"""

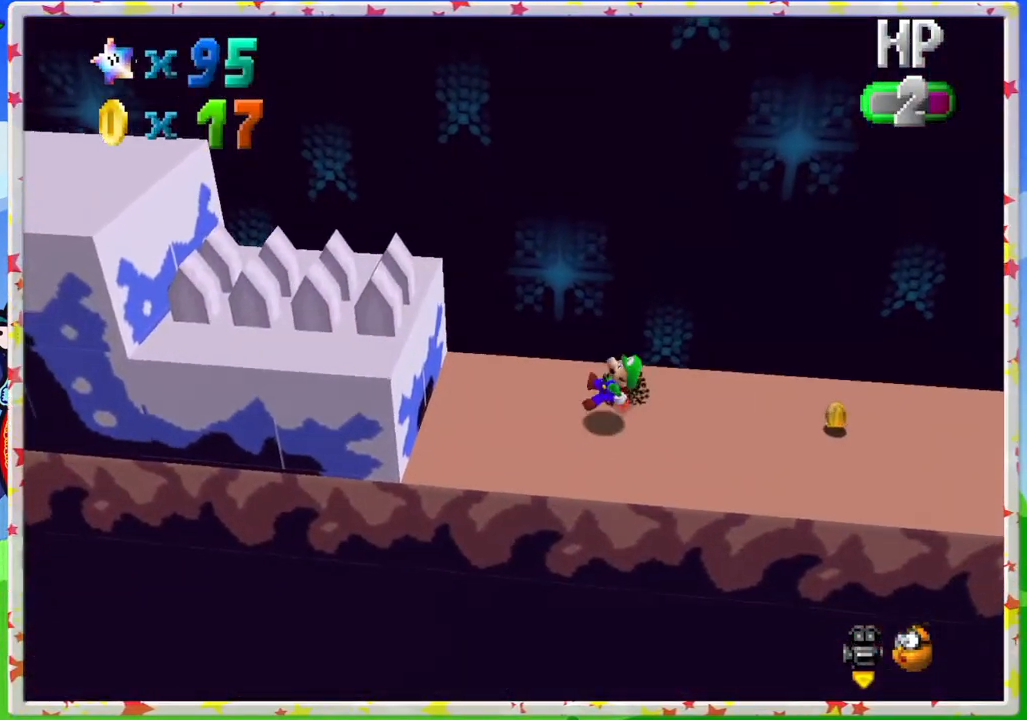
{"buttons": [], "left_stick": "up-left", "events": [[117, "left_stick", "center"], [233, "left_stick", "up"], [367, "left_stick", "up-left"]]}
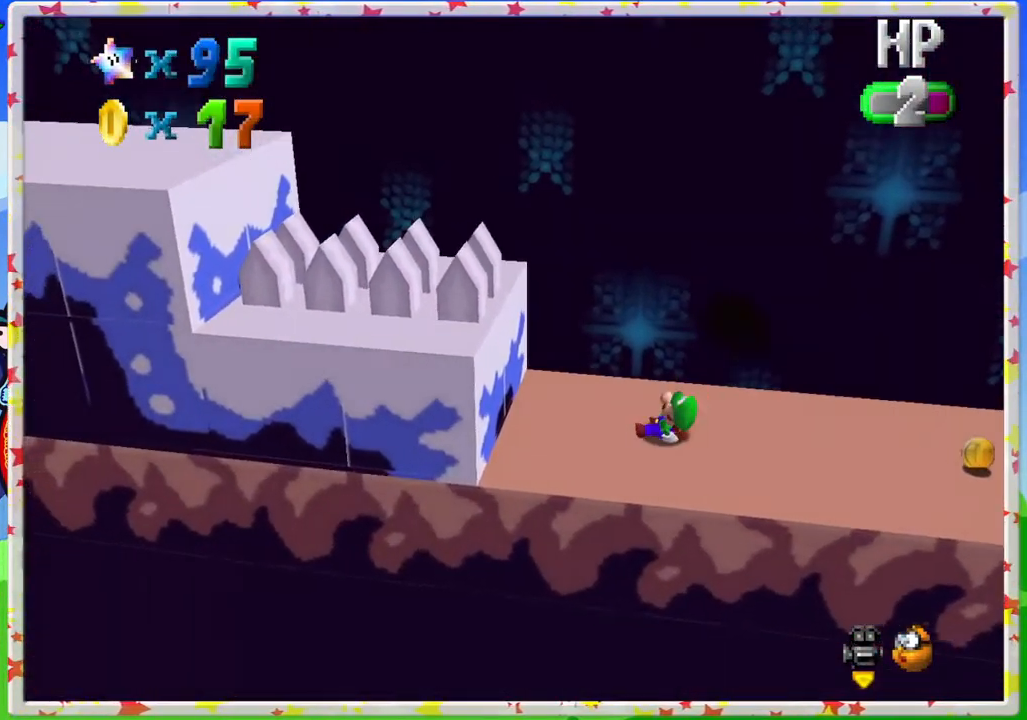
{"buttons": ["A"], "left_stick": "up-left", "events": [[67, "left_stick", "up"], [200, "left_stick", "up-left"], [367, "A", "down"]]}
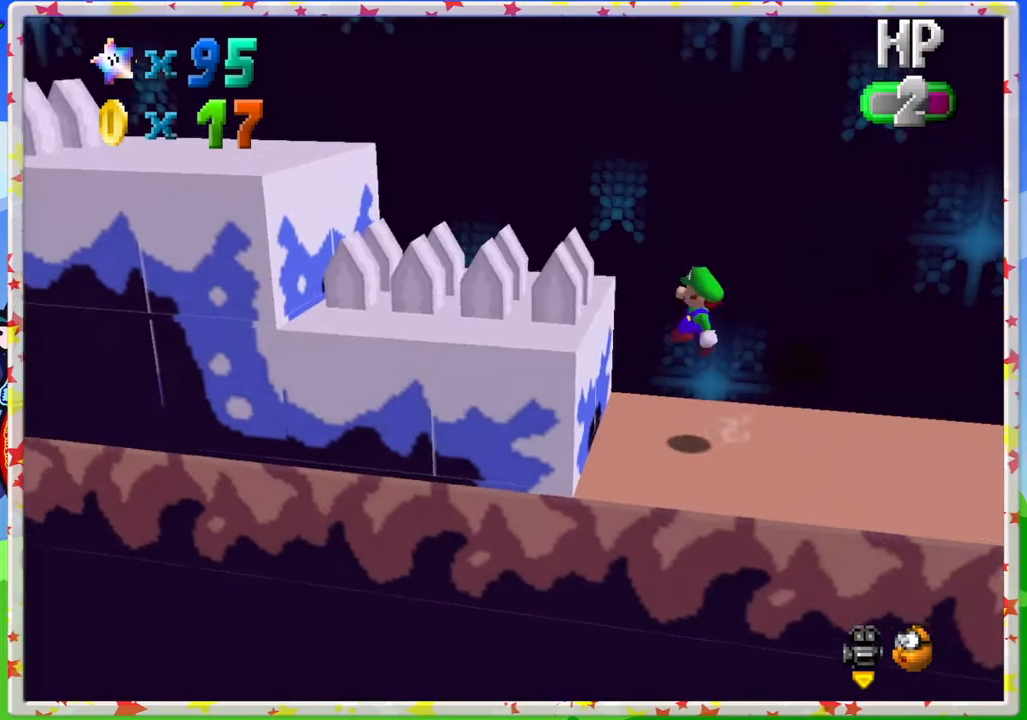
{"buttons": [], "left_stick": "up-left", "events": [[250, "A", "up"]]}
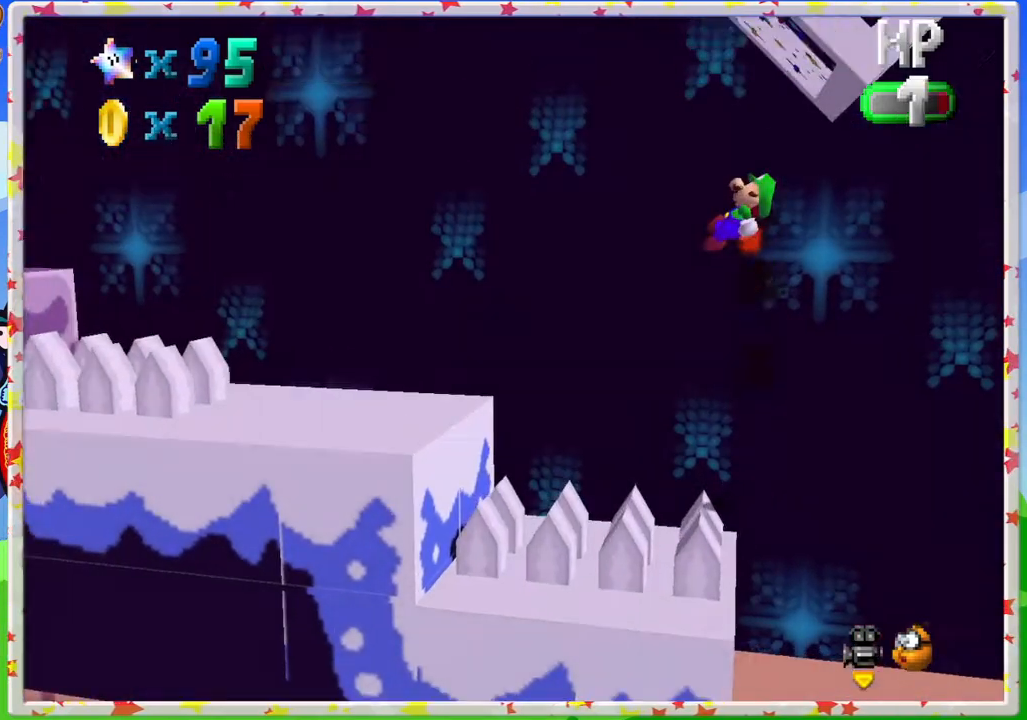
{"buttons": [], "left_stick": "up-left", "events": []}
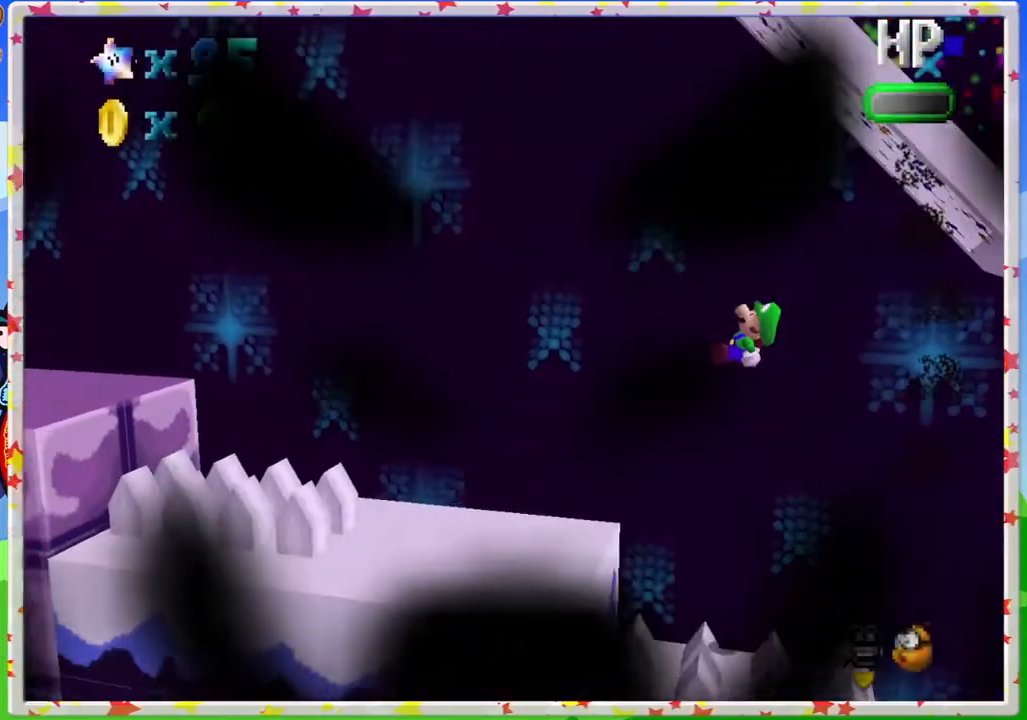
{"buttons": [], "left_stick": "up-left", "events": []}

"""

Each entry is to be returned precisely as it appears, but the pictures are to be dropped.

{"buttons": [], "left_stick": "up-left", "events": [[117, "left_stick", "center"], [233, "left_stick", "up"], [367, "left_stick", "up-left"]]}
{"buttons": ["A"], "left_stick": "up-left", "events": [[67, "left_stick", "up"], [200, "left_stick", "up-left"], [367, "A", "down"]]}
{"buttons": [], "left_stick": "up-left", "events": [[250, "A", "up"]]}
{"buttons": [], "left_stick": "up-left", "events": []}
{"buttons": [], "left_stick": "up-left", "events": []}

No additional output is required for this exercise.